__Material provided__.
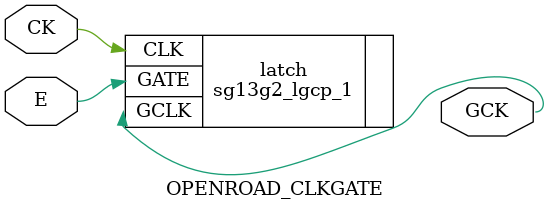
<source format=v>
module OPENROAD_CLKGATE (CK, E, GCK);
  input CK;
  input E;
  output GCK;

sg13g2_lgcp_1 latch (.CLK (CK), .GATE(E), .GCLK(GCK));

endmodule

</source>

__Exercise aim__. Print out the complete listing above exactly, dropping each image.

__Expected answer__.
<source format=v>
module OPENROAD_CLKGATE (CK, E, GCK);
  input CK;
  input E;
  output GCK;

sg13g2_lgcp_1 latch (.CLK (CK), .GATE(E), .GCLK(GCK));

endmodule

</source>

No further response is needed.